For the third year in a row, Purdue University, in Indiana, USA, has confirmed its lead in the rarified realm of supercomputing by unveiling Conte, the nation's fastest university-owned supercomputer – developed in a collaboration with HP, Intel, and Mellanox.
Conte is the highest-ranking campus supercomputer on the June 2013 Top500 list of international supercomputers. It surpasses the nation's previous fastest university-owned machine, Carter, which was built in 2011 and is still in operation at Purdue.

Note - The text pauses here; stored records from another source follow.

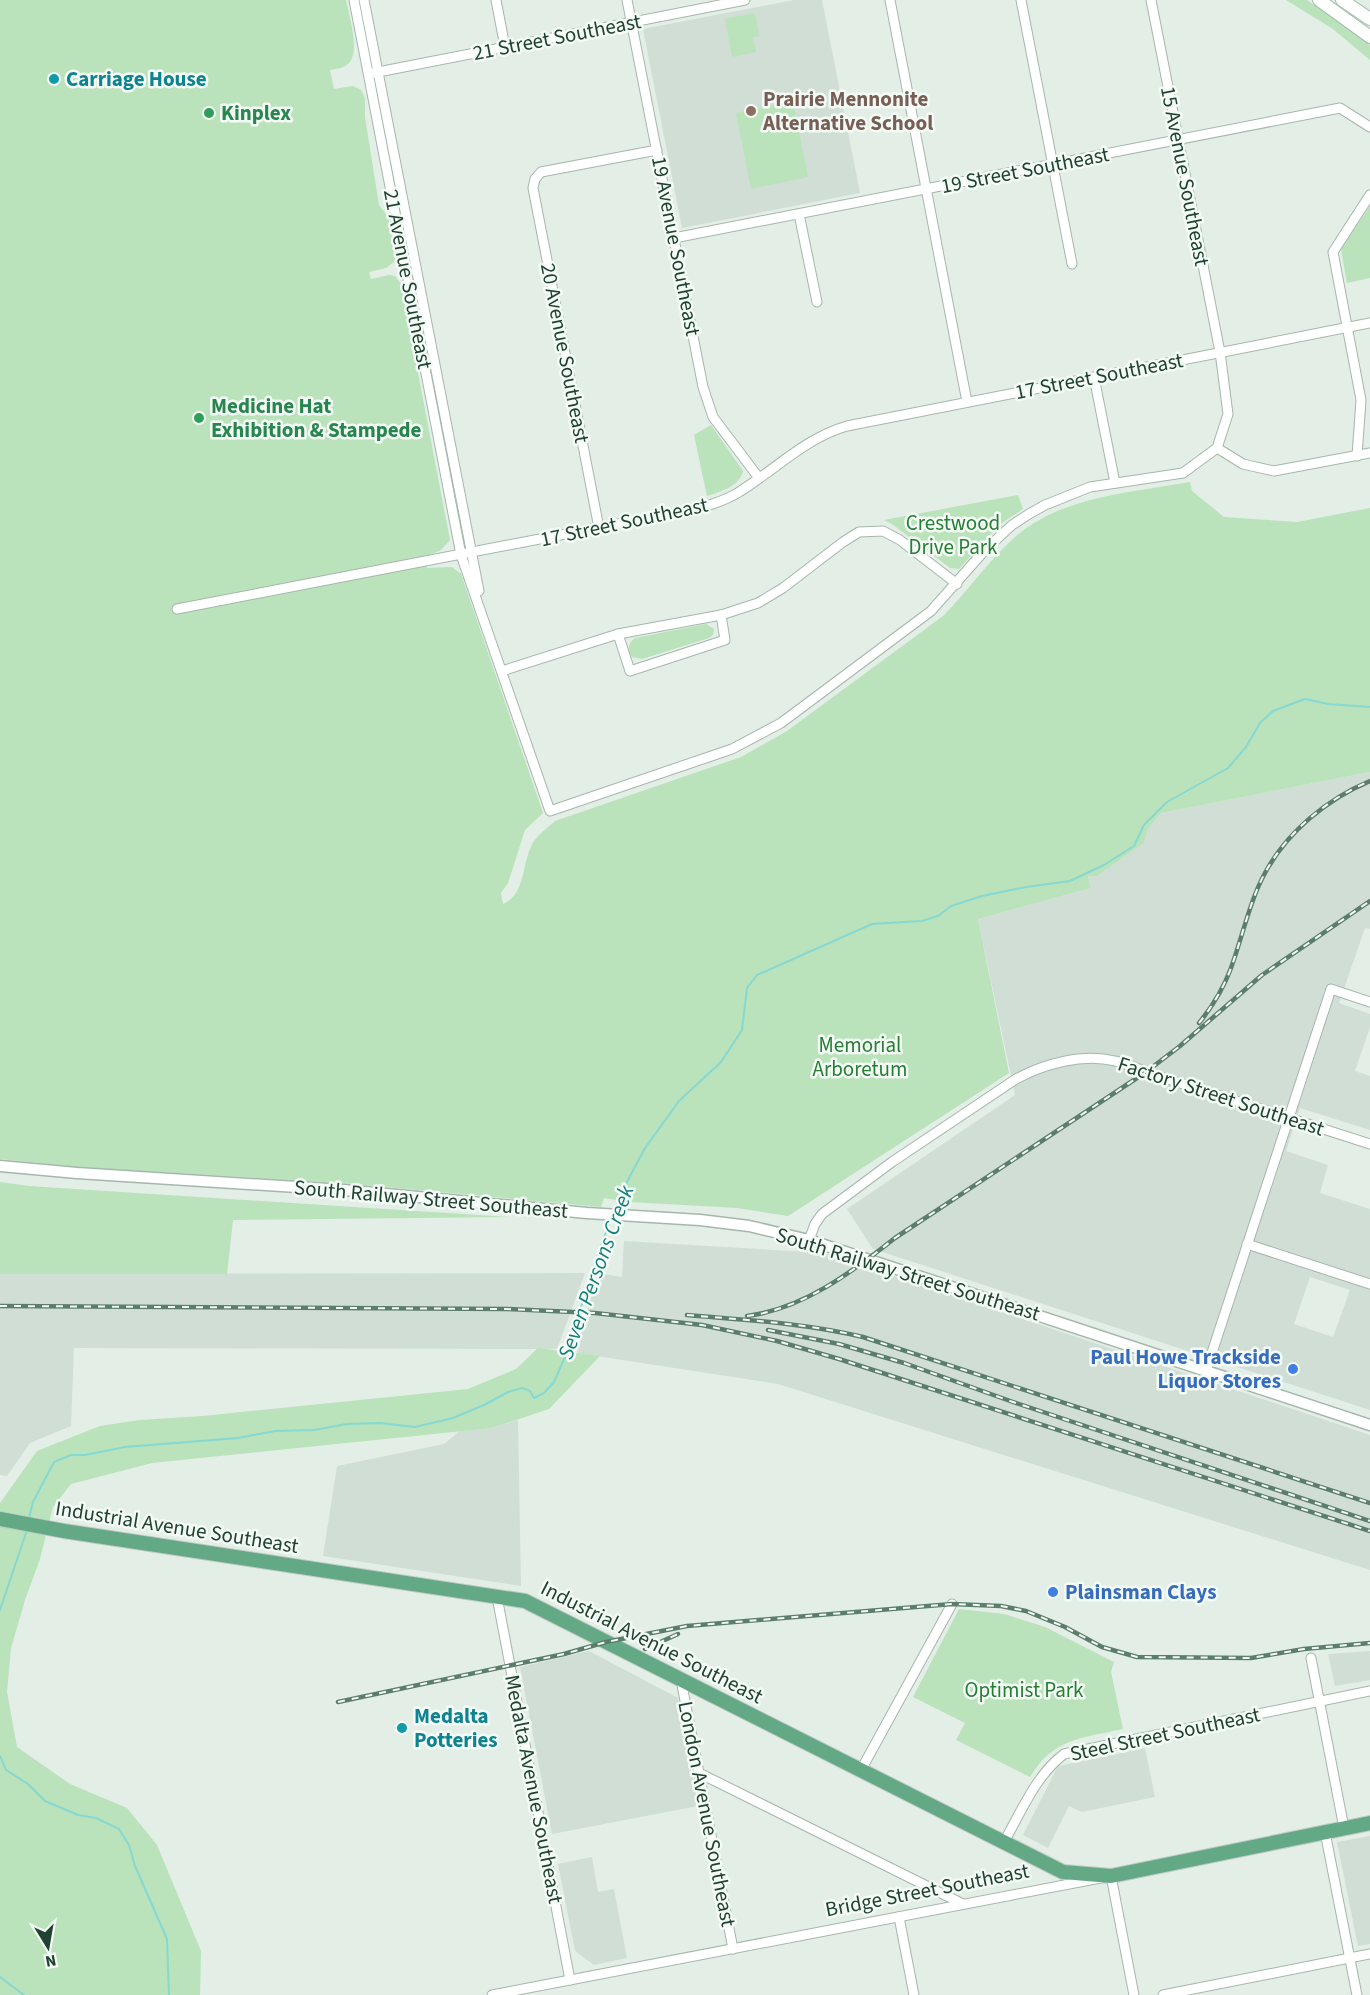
<svg xmlns="http://www.w3.org/2000/svg" width="1370" height="1995" font-family="'Source Sans 3',sans-serif">
<style>
.built{fill:#d1ded5;fill-rule:evenodd}
.green{fill:#bae2bb}
.lines{fill:none;stroke-linecap:round;stroke-linejoin:round}
.stream{stroke:#85d9d2;stroke-width:2}
.minor-casing{stroke:#a5b7ac;stroke-width:11}
.tertiary-casing{stroke:#a5b7ac;stroke-width:13}
.secondary-casing{stroke:#a3beae;stroke-width:14}
.primary-casing{stroke:#c1cac5;stroke-width:16}
.minor{stroke:#fff;stroke-width:9}
.tertiary{stroke:#fff;stroke-width:10}
.secondary{stroke:#fff;stroke-width:12}
.primary{stroke:#63a986;stroke-width:14}
.rail-casing{stroke:#5b7d6c;stroke-width:4.5}
.rail{stroke:#f4faf6;stroke-width:2;stroke-dasharray:7;stroke-linecap:butt}
.culture-dot{fill:#0f9aa8;stroke:#f4faf6;stroke-width:2}
.education-dot{fill:#8d6e63;stroke:#f4faf6;stroke-width:2}
.leisure-dot{fill:#2e9e5b;stroke:#f4faf6;stroke-width:2}
.shop-dot{fill:#3f7fe0;stroke:#f4faf6;stroke-width:2}
.labels{text-anchor:middle;stroke-width:5;stroke-linejoin:round;paint-order:stroke}
.street-label{font-size:21px;fill:#204231;stroke:#f4faf6}
.culture-label{font-size:21px;font-weight:bold;fill:#0d838f;stroke:#f4faf6;text-anchor:start}
.education-label{font-size:21px;font-weight:bold;fill:#785e54;stroke:#f4faf6;text-anchor:start}
.leisure-label{font-size:21px;font-weight:bold;fill:#27864d;stroke:#f4faf6;text-anchor:start}
.park-label{font-size:21px;fill:#267e33;stroke:#f4faf6}
.shop-label{font-size:21px;font-weight:bold;fill:#366cbe;stroke:#f4faf6;text-anchor:end}
.water-label{font-size:22px;font-style:italic;fill:#137f78;stroke:#f4faf6}
</style>
<rect width="100%" height="100%" fill="#e3eee6"/>
<!-- built -->
<g class="built">
<path d="M794,0H822L860,193L682,228L643,29Z"/>
<path d="M1370,772V929L1365,928L1339,1003L1370,1014V1027L1355,1071L1370,1076V1130L1300,1108L1286,1151L1328,1165L1320,1193L1370,1209V1410L873,1249L847,1209L1015,1095L978,919L1091,888L1088,875L1097,876L1144,843L1148,829L1161,813ZM1310,1277L1350,1290L1333,1337L1294,1324Z"/>
<path d="M624,1241L825,1253L1370,1435V1570L778,1384L577,1353L597,1273L622,1277Z"/>
<path d="M585,1273L557,1349L74,1348L71,1426L30,1443L7,1476L0,1475V1274Z"/>
<path d="M518,1420L521,1586L323,1556L337,1466L444,1444L460,1431L492,1428Z"/>
<path d="M589,1651L678,1698L698,1806L552,1834L520,1667Z"/>
<path d="M1370,1651V1680L1335,1686L1328,1654Z"/>
<path d="M1145,1748L1155,1797L1082,1812L1069,1806L1048,1848L1023,1835L1058,1766Z"/>
<path d="M1370,1836V1944L1358,1946L1337,1842Z"/>
<path d="M592,1857L598,1892L614,1889L627,1958L594,1965L575,1951L558,1864Z"/>
</g>
<!-- green -->
<g class="green">
<path d="M0,0H346C349,15 361,53 348,64C344,68 336,69 330,70L334,89L353,86L361,90L365,98V117L379,205L388,217L396,255L394,262L386,268L369,272L371,279L389,275L395,276L401,284L450,540L441,550L425,557L427,568L452,567L461,574L543,813L525,830L508,883L501,893L503,904C527,894 521,861 534,841C539,834 548,827 555,821L741,757L787,731L943,616C968,591 987,562 1014,538C1061,496 1130,493 1190,482L1192,491L1224,517L1297,522L1370,508V772L1161,813L1148,829L1144,843L1097,876H1088L1091,888L978,919L1009,1073L788,1216L737,1208L630,1202L604,1198L601,1207L342,1183L78,1167L0,1159Z"/>
<path d="M1286,0H1307L1370,45V60L1333,29Z"/>
<path d="M755,13L759,36L753,37L756,52L732,57L725,19Z"/>
<path d="M793,101L808,177L751,189L736,113Z"/>
<path d="M1370,206V278L1347,283L1341,249Z"/>
<path d="M711,425L743,471C740,486 720,492 707,496L694,435Z"/>
<path d="M1018,495L1023,509L999,525L959,569L950,568L892,524L884,520Z"/>
<path d="M706,624L714,629L713,635L709,638L642,659L632,657C627,650 628,643 635,638Z"/>
<path d="M0,1182L29,1186L509,1217L233,1220L227,1274H0Z"/>
<path d="M538,1348L600,1356L549,1409L492,1428L152,1463L71,1484L53,1507L40,1559L25,1600L11,1648L7,1692L17,1747L70,1784L127,1808L157,1845L201,1951L200,1995H0V1503L37,1451L100,1426L140,1420L203,1416L468,1389L516,1369Z"/>
<path d="M959,1609L1004,1614L1045,1627L1114,1662L1111,1672L1123,1729C1083,1738 1053,1738 1030,1777L956,1740L965,1723L913,1697Z"/>
</g>
<g class="lines">
<!-- stream -->
<g class="stream">
<path d="M614,1212L620,1195L645,1148L679,1101L721,1062L742,1030L747,988L757,975L872,924L922,921L938,916L951,906L982,896L1026,887L1070,881L1104,865L1134,846L1144,825L1167,802L1228,768L1246,747L1260,723L1273,711L1305,699L1328,704L1370,707"/>
<path d="M29,1518L33,1502L54,1462L71,1455H85L125,1447L238,1438L275,1431L314,1430L347,1424L380,1423L415,1427L453,1418L484,1405L508,1392L522,1388L530,1391L534,1398L544,1393L554,1382L565,1357L600,1248L612,1217"/>
<path d="M0,1610L27,1530"/>
<path d="M0,1756L6,1770L28,1784L45,1801L78,1815L96,1818L119,1829L129,1845L135,1866L167,1939L169,1995"/>
<path d="M0,1977L24,1995"/>
</g>
<defs>
<g id="minor">
<path d="M354,0L461,555L550,811L732,749L781,723L931,611L985,550L1012,525L1029,514L1045,505L1090,487L1183,473L1217,448L1228,414L1220,352L1151,0"/>
<path d="M364,0L479,591"/>
<path d="M496,0L505,47"/>
<path d="M627,0L703,387L713,417L759,478"/>
<path d="M890,0L967,402"/>
<path d="M1021,0L1072,264"/>
<path d="M373,73L745,0"/>
<path d="M799,214L817,302"/>
<path d="M674,238L1340,108L1370,127"/>
<path d="M1094,377L1115,483"/>
<path d="M1217,448L1243,464L1274,471L1370,453"/>
<path d="M1357,456L1361,400L1333,252L1370,195"/>
<path d="M599,528L533,188L535,179L541,172L657,150"/>
<path d="M177,609L700,508C713,504 727,500 739,492C775,470 805,438 847,426L1370,323"/>
<path d="M618,634L630,671L725,640L721,615"/>
<path d="M502,671L618,634L721,615L758,603L783,588L843,542L859,532L883,531L900,540L957,584"/>
<path d="M809,1240L815,1224L822,1214L892,1162L1016,1079C1044,1064 1082,1053 1115,1061C1126,1063 1136,1068 1146,1072L1370,1144"/>
<path d="M1247,1244L1370,1284"/>
<path d="M1206,1371L1331,989L1370,1002"/>
<path d="M497,1597L570,1980"/>
<path d="M1311,1658L1344,1828"/>
<path d="M681,1680L733,1949"/>
<path d="M861,1770L952,1604"/>
<path d="M699,1773L963,1904"/>
<path d="M1325,1832L1357,1995"/>
<path d="M1004,1842C1021,1812 1036,1775 1064,1754L1370,1691"/>
<path d="M899,1917L914,1995"/>
<path d="M492,1995L1111,1876L1134,1995"/>
<path d="M1163,1995L1370,1954"/>
</g>
<path id="tertiary" d="M0,1166L77,1173L344,1190L587,1213L700,1220L749,1226L809,1240L1370,1425"/>
<g id="secondary">
<path d="M1319,0L1370,37"/>
<path d="M1342,0L1370,19"/>
</g>
<path id="primary" d="M0,1519L64,1531L525,1601L1063,1872L1111,1876L1370,1823"/>
</defs>
<!-- minor casing -->
<use href="#minor" class="minor-casing"/>
<!-- tertiary casing -->
<use href="#tertiary" class="tertiary-casing"/>
<!-- secondary casing -->
<use href="#secondary" class="secondary-casing"/>
<!-- primary casing -->
<use href="#primary" class="primary-casing"/>
<!-- minor -->
<use href="#minor" class="minor"/>
<!-- tertiary -->
<use href="#tertiary" class="tertiary"/>
<!-- secondary -->
<use href="#secondary" class="secondary"/>
<!-- primary -->
<use href="#primary" class="primary"/>
<defs>
<g id="rail">
<path d="M1199,1023C1212,1007 1224,987 1231,968C1242,938 1250,900 1265,873C1287,832 1327,799 1370,781"/>
<path d="M0,1306L507,1309L595,1313L702,1325L777,1341L839,1359L1370,1531"/>
<path d="M687,1315C746,1320 805,1323 863,1337L1370,1503"/>
<path d="M747,1316C803,1309 852,1272 895,1238L1146,1072L1180,1046L1262,975L1370,901"/>
<path d="M768,1330L839,1344L904,1363L1013,1402L1370,1521"/>
<path d="M645,1649L678,1634"/>
<path d="M338,1702L564,1654L606,1642L687,1626L952,1604L1001,1606L1026,1611L1065,1627L1102,1647L1137,1657L1251,1658L1304,1649L1370,1643"/>
</g>
</defs>
<!-- rail casing -->
<use href="#rail" class="rail-casing"/>
<!-- rail -->
<use href="#rail" class="rail"/>
</g>
<!-- markers -->
<g class="culture-dot">
<circle cx="54" cy="79" r="6"/>
<circle cx="402" cy="1728" r="6"/>
</g>
<circle class="education-dot" cx="751" cy="111" r="6"/>
<g class="leisure-dot">
<circle cx="209" cy="113" r="6"/>
<circle cx="199" cy="418" r="6"/>
</g>
<g class="shop-dot">
<circle cx="1293" cy="1369" r="6"/>
<circle cx="1053" cy="1592" r="6"/>
</g>
<g class="labels">
<!-- street labels -->
<g class="street-label">
<text transform="translate(557 37) rotate(-11)" y="7">21 Street Southeast</text>
<text transform="translate(1025 170) rotate(-11)" y="7">19 Street Southeast</text>
<text transform="translate(1185 176) rotate(79)" y="7">15 Avenue Southeast</text>
<text transform="translate(676 246) rotate(79)" y="7">19 Avenue Southeast</text>
<text transform="translate(408 279) rotate(79)" y="7">21 Avenue Southeast</text>
<text transform="translate(565 353) rotate(79)" y="7">20 Avenue Southeast</text>
<text transform="translate(1099 376) rotate(-11)" y="7">17 Street Southeast</text>
<text transform="translate(624 522) rotate(-12)" y="7">17 Street Southeast</text>
<text transform="translate(1221 1096) rotate(18)" y="7">Factory Street Southeast</text>
<text transform="translate(431 1199) rotate(5)" y="7">South Railway Street Southeast</text>
<text transform="translate(908 1274) rotate(17)" y="7">South Railway Street Southeast</text>
<text transform="translate(177 1527) rotate(9)" y="7">Industrial Avenue Southeast</text>
<text transform="translate(652 1642) rotate(27)" y="7">Industrial Avenue Southeast</text>
<text transform="translate(1165 1734) rotate(-12)" y="7">Steel Street Southeast</text>
<text transform="translate(534 1789) rotate(79)" y="7">Medalta Avenue Southeast</text>
<text transform="translate(707 1814) rotate(79)" y="7">London Avenue Southeast</text>
<text transform="translate(927 1890) rotate(-11)" y="7">Bridge Street Southeast</text>
</g>
<!-- culture labels -->
<g class="culture-label">
<text x="66" y="86">Carriage House</text>
<text x="414" y="1723">Medalta<tspan x="414" dy="24">Potteries</tspan></text>
</g>
<!-- education labels -->
<g class="education-label">
<text x="763" y="106">Prairie Mennonite<tspan x="763" dy="24">Alternative School</tspan></text>
</g>
<!-- leisure labels -->
<g class="leisure-label">
<text x="221" y="120">Kinplex</text>
<text x="211" y="413">Medicine Hat<tspan x="211" dy="24">Exhibition &amp; Stampede</tspan></text>
</g>
<!-- park labels -->
<g class="park-label">
<text x="953" y="530">Crestwood<tspan x="953" dy="24">Drive Park</tspan></text>
<text x="860" y="1052">Memorial<tspan x="860" dy="24">Arboretum</tspan></text>
<text x="1024" y="1697">Optimist Park</text>
</g>
<!-- shop labels -->
<g class="shop-label">
<text x="1281" y="1364">Paul Howe Trackside<tspan x="1281" dy="24">Liquor Stores</tspan></text>
<text x="1065" y="1599" text-anchor="start">Plainsman Clays</text>
</g>
<!-- water labels -->
<g class="water-label">
<text transform="translate(595 1272) rotate(-70)" y="8">Seven Persons Creek</text>
</g>
</g>
<!-- north arrow -->
<g transform="translate(48 1947) rotate(169)" stroke="#f4faf6" stroke-width="4.5" paint-order="stroke">
<path d="M0-4.5L10 22L0 15L-10 22Z" fill="#204231"/>
<text y="-9" font-size="16" font-weight="bold" text-anchor="middle" fill="#204231">N</text>
</g>
</svg>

'We don't do this only to be at the top of a list, although it's nice to have an external measure of our success in delivering the most effective computational tools to our researchers,' said Gerry McCartney, vice president for information technology. 'The reason we do this is because our faculty have a constantly growing need for more and faster computational resources.'
Conte clocked in with a sustained, measured maximum speed of 943.38 teraflops and a peak performance of 1.342 petaflops. The computer would process a problem 15,000 times faster than a 15-inch Apple MacBook Pro.
The computer was built with 580 HP ProLiant SL250 Generation 8 (Gen8) servers, each incorporating two Intel Xeon processors and two Intel Xeon Phi coprocessors, integrated with Mellanox 56Gb/S FDR InfiniBand.